States already have some flexibility under the ACA: 1332 waivers allow states to take an innovative approach to implementing the ACA, as long as they adhere to a variety of guidelines laid out in the ACA. Hawaii was recently granted a 1332 waiver that allows the state to avoid having a small business health insurance exchange, since Hawaii already has a robust employer-sponsored health insurance system mandated by the state.

And several states have used 1115 waivers to implement Medicaid expansion with modifications that differ from the Medicaid expansion called for in the ACA. But under the Obama Administration, CMS has refused to allow some of the more conservative-leaning provisions that have been requested in some 1115 waiver proposals.

For example, several states have proposed a work requirement for able-bodied adults to be eligible for expanded Medicaid (meaning they would have to be working, actively involved in a job search, in school/job training, or taking care of dependent children in order to receive Medicaid benefits). In every case, CMS has rejected proposals like that, and has only allowed voluntary job training programs to be included. But under the Trump Administration, we could see states opting to expand Medicaid (thereby receiving additional federal funding for their state Medicaid program) with a work requirement approved by CMS.

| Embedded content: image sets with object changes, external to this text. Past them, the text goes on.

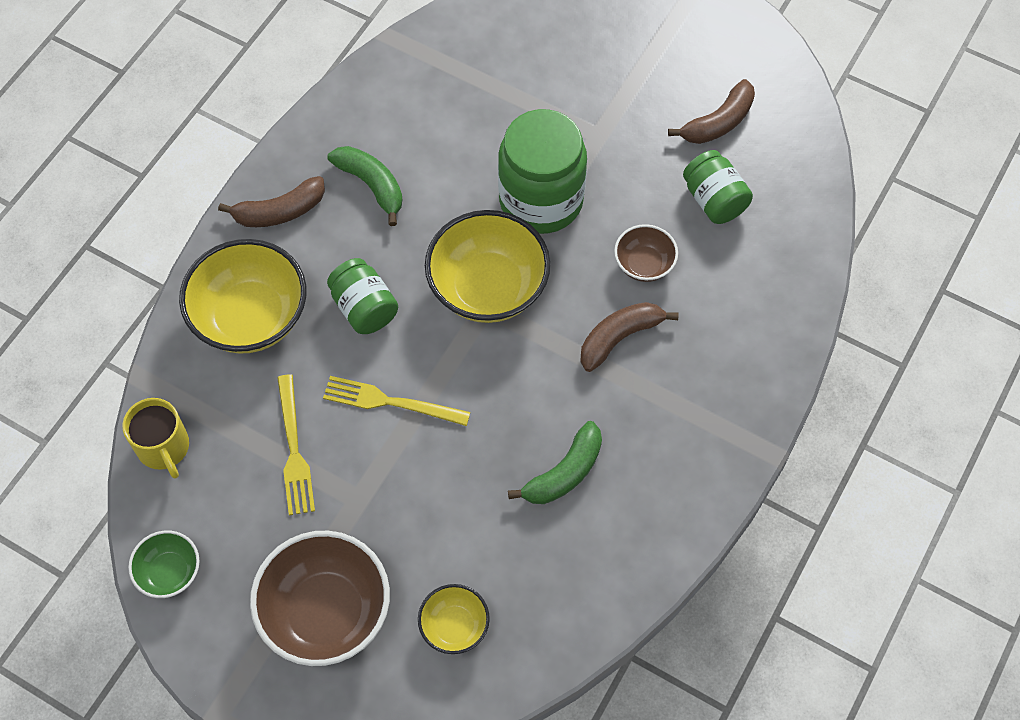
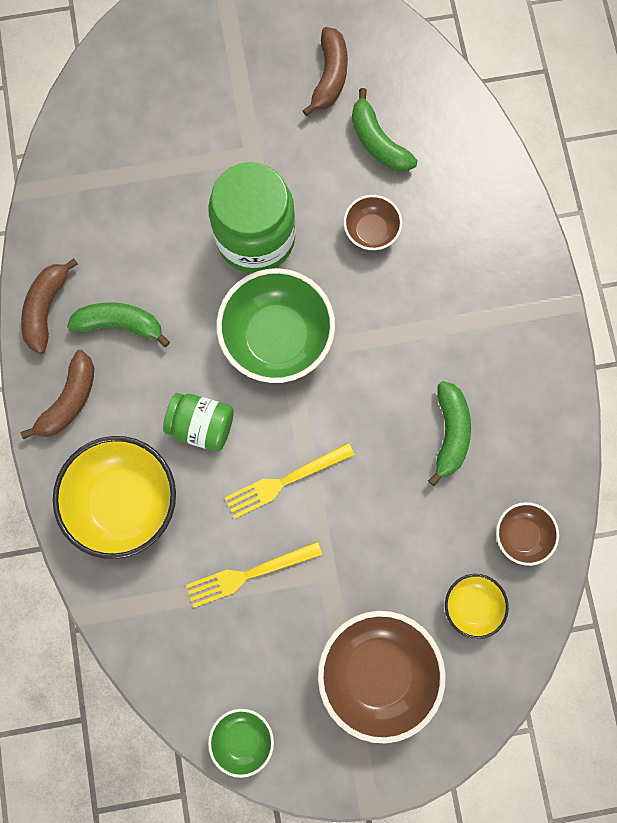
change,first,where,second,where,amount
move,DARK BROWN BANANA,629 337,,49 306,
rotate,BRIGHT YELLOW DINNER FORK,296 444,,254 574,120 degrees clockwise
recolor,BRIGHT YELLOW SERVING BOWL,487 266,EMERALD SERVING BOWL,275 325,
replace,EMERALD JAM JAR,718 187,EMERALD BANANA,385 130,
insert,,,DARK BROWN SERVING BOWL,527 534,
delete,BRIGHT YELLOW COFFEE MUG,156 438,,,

This is just one example; there are many aspects of health care reform on which Republican state legislatures clashed with the Obama Administration, and Trump's executive order gives them more of a clear path to implement reforms in their own way. Minnesota's House of Representatives passed legislation in January 2017 that would allow health insurance carriers to sell plans without a variety of covered benefits that currently fall under the umbrella of mandated essential health benefits. The Minnesota Senate rejected that part of the legislation, however, and it was not implemented. But if similar legislation were to be enacted by other states going forward (assuming the ACA itself has not been repealed) the states would need a 1332 waiver to implement it. The Obama Administration would never have granted such a waiver, but the Trump Administration is much more likely to do so.

It's worth noting here that the structure of Medicaid itself is likely to change under the Trump Administration with eventual ACA replacement legislation. Republican lawmakers are pushing to switch the program to block grants or per-capita allotments, rather than the current open-ended matching commitment that the federal government uses to fund Medicaid.

What Happens Next?

Nearly everything is still up in the air in terms of the future of health care reform. ACA repeal legislation is currently being drafted by four congressional committees. Lawmakers have not yet coalesced around a replacement, although there are numerous proposals on the table (including some that have been newly introduced in the 2017 legislative session, like the Cassidy-Collins bill).

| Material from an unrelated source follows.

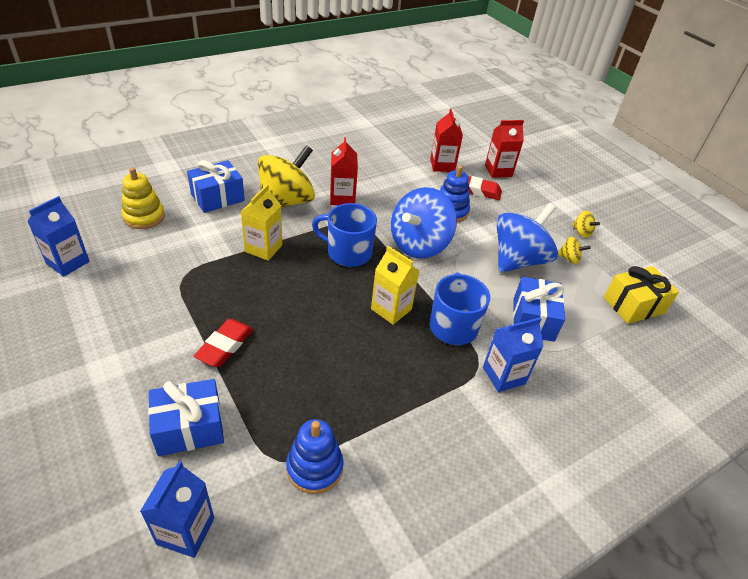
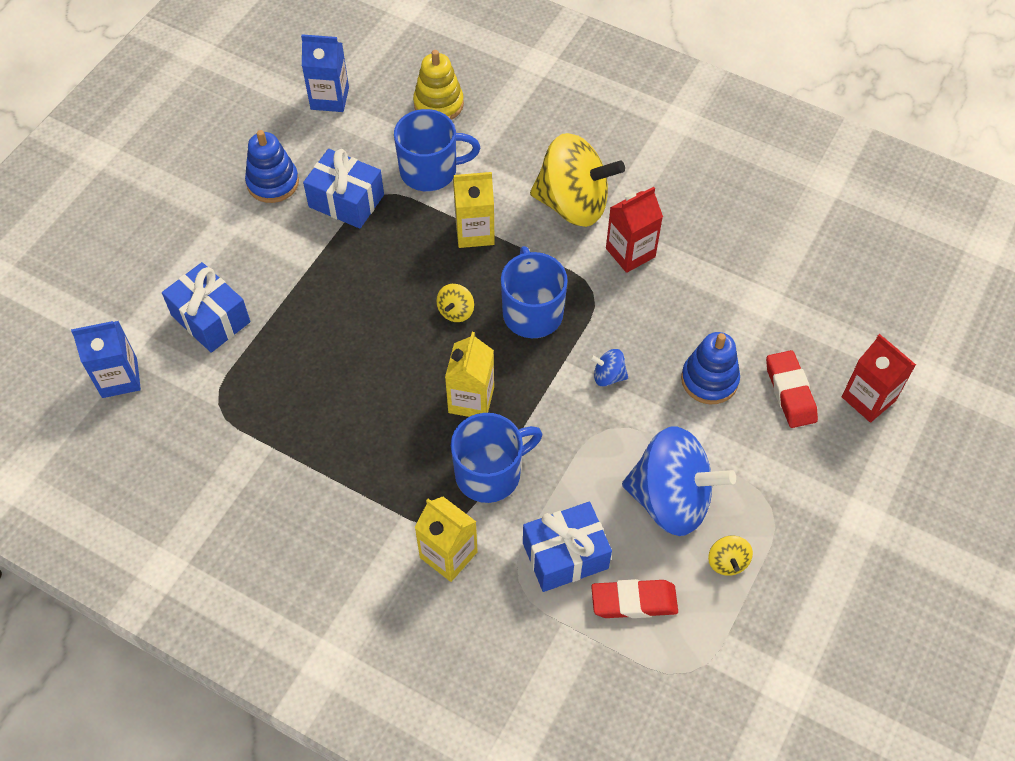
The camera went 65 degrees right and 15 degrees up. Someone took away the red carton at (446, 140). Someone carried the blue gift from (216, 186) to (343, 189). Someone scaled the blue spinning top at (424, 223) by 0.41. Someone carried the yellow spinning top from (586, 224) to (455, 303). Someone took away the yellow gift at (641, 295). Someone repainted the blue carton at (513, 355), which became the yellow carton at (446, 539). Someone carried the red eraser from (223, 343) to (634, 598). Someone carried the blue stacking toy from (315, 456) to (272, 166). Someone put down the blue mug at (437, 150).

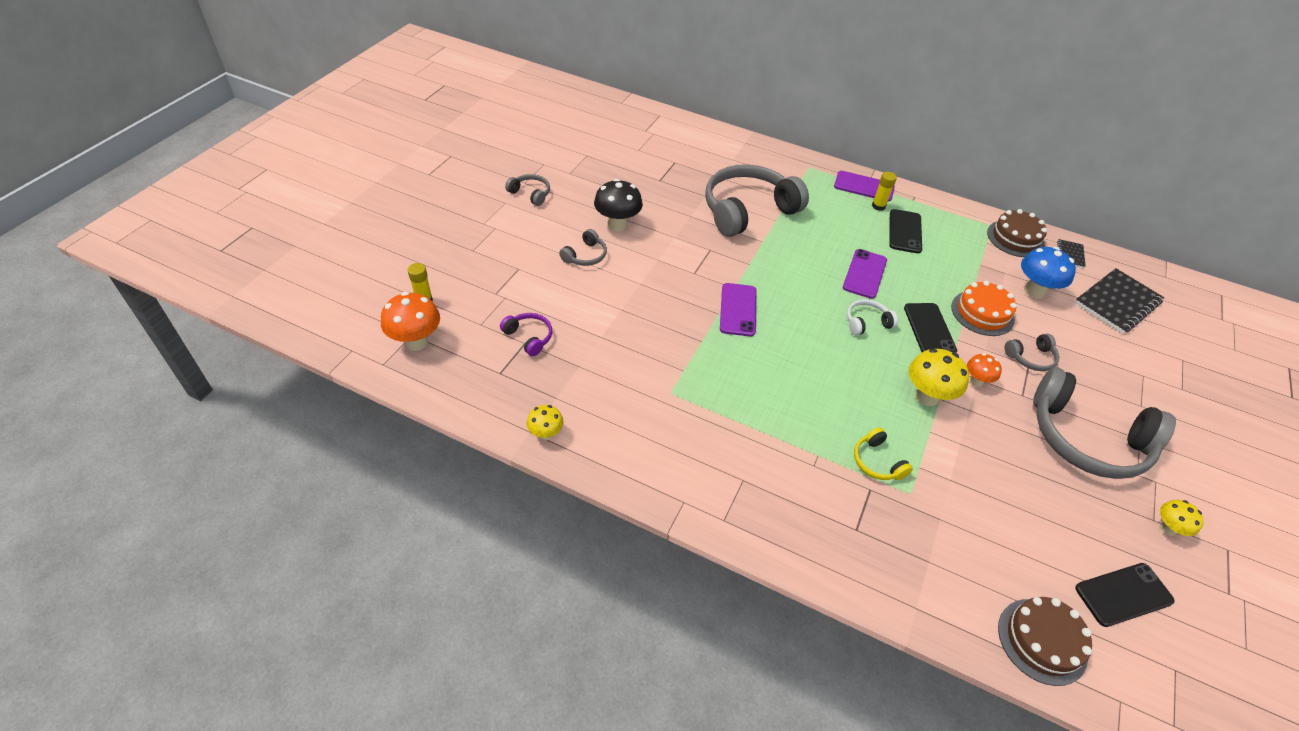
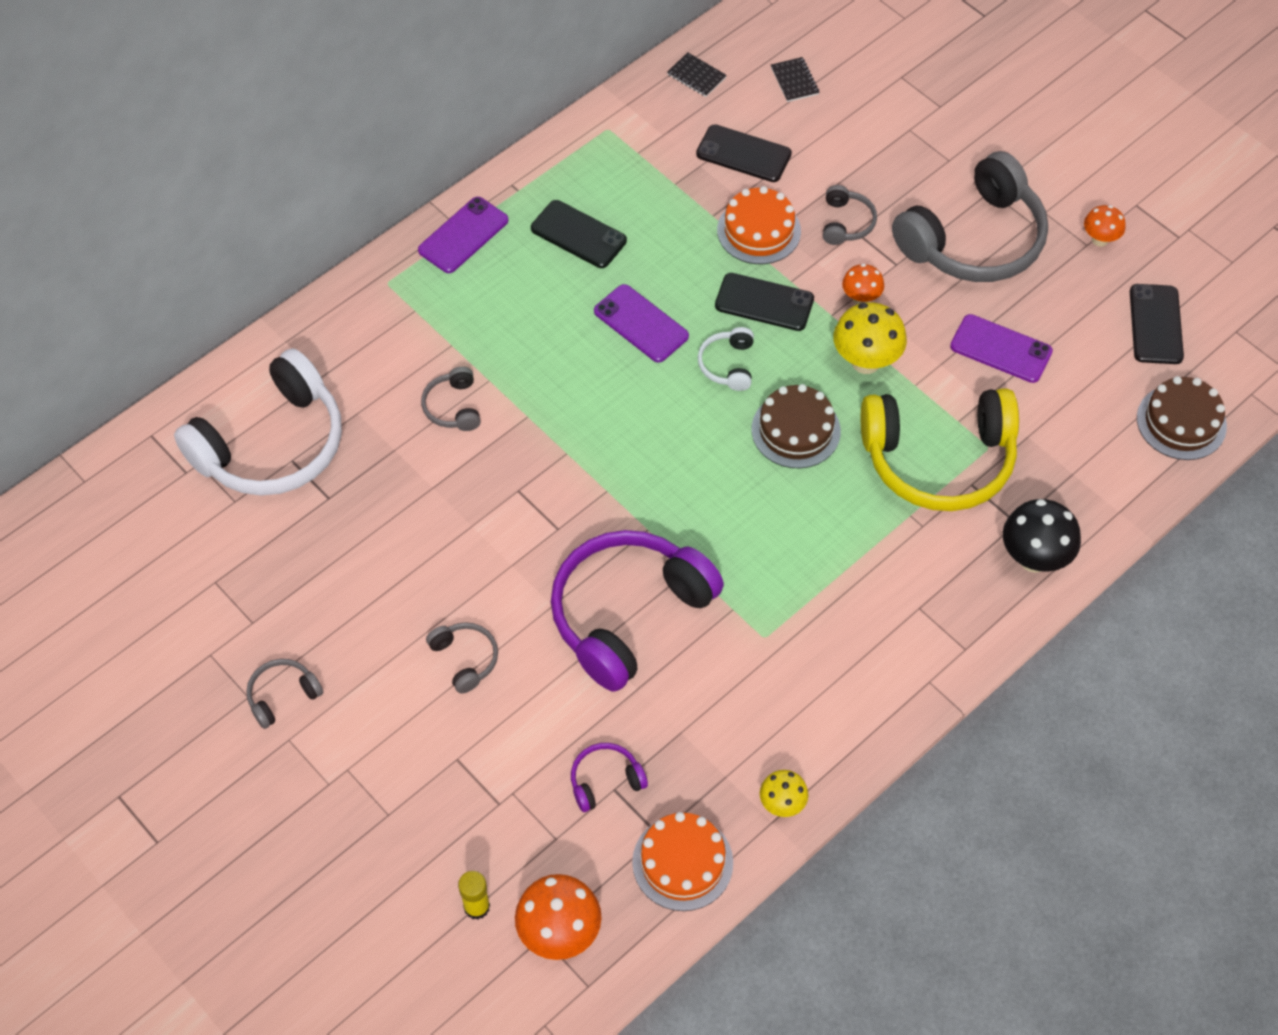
The camera went 65 degrees left and 10 degrees up. Someone scaled the grey headphones at (757, 200) by 0.43. Someone took away the yellow glue stick at (884, 191). Someone carried the black mushroom from (618, 205) to (1042, 536). Someone carried the brown cake from (1017, 233) to (796, 426). Someone swapped the blue mushroom at (1048, 273) for the black phone at (744, 153). Someone scaled the black notebook at (1119, 301) by 0.48. Someone carried the purple phone from (738, 309) to (1001, 348). Someone scaled the yellow headphones at (883, 453) by 2.32. Someone repainted the yellow mushroom at (1182, 518), which became the orange mushroom at (1105, 226). Someone put down the white headphones at (258, 422). Someone put down the purple headphones at (637, 611). Someone put down the orange cake at (682, 861).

Information from the Trump Administration has been relatively scant and somewhat conflicting in terms of exactly how the executive order will be implemented, but now that most of Trump's cabinet nominees have been confirmed, regulatory action pertaining to the executive order could be forthcoming. 

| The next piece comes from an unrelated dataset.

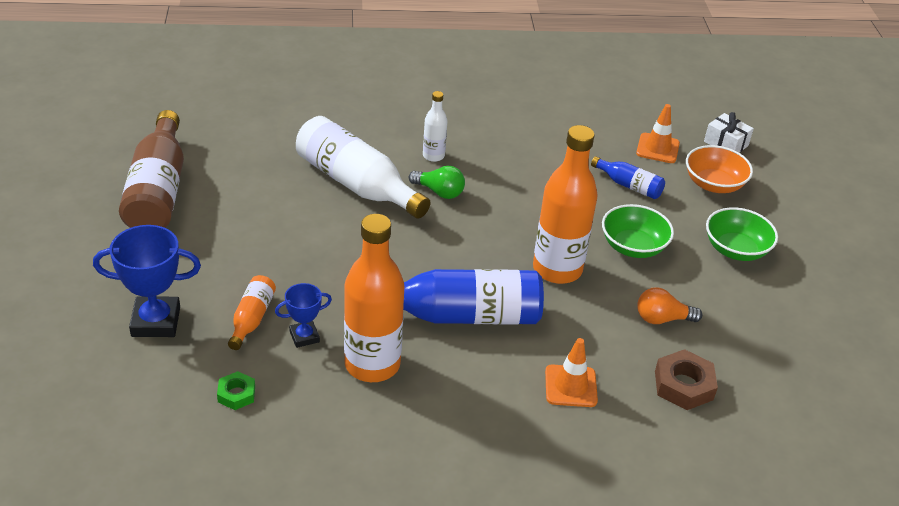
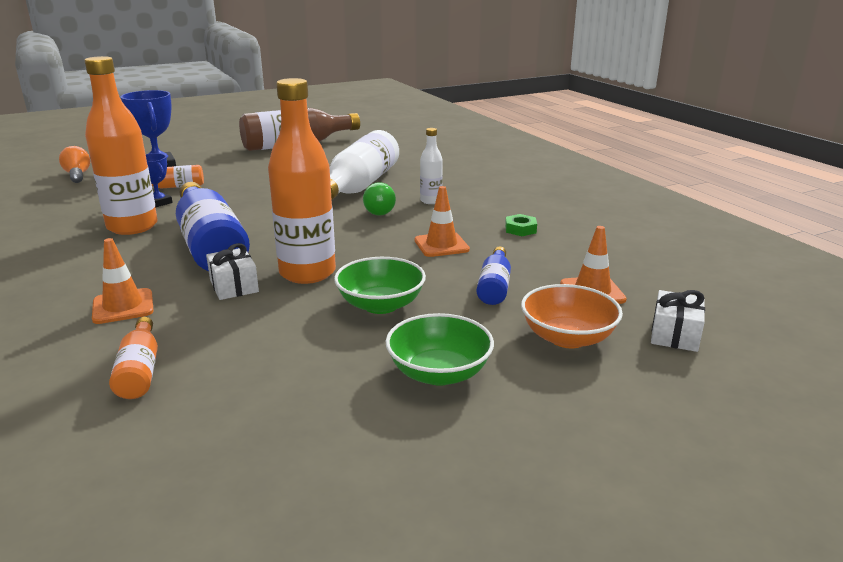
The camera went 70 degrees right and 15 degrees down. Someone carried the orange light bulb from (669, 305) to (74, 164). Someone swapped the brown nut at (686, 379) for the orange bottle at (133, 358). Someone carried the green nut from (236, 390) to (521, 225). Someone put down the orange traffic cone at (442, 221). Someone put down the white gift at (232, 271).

Some states will take matters into their own hands, passing laws to keep certain aspects of the ACA in place regardless of changes on the federal level. For example, the day after Trump signed the executive order, New York announced state regulations to protect access to no-cost contraceptives and medically-necessary abortions on state-regulated health plans.

For the time being, nothing has changed about your health insurance or the rules governing health insurance. The ACA is still in place, you still have to maintain coverage, health plans cannot use medical underwriting or exclude coverage for pre-existing conditions, and premium subsidies (i.e. premium tax credits) are still available in the exchange to help you afford coverage.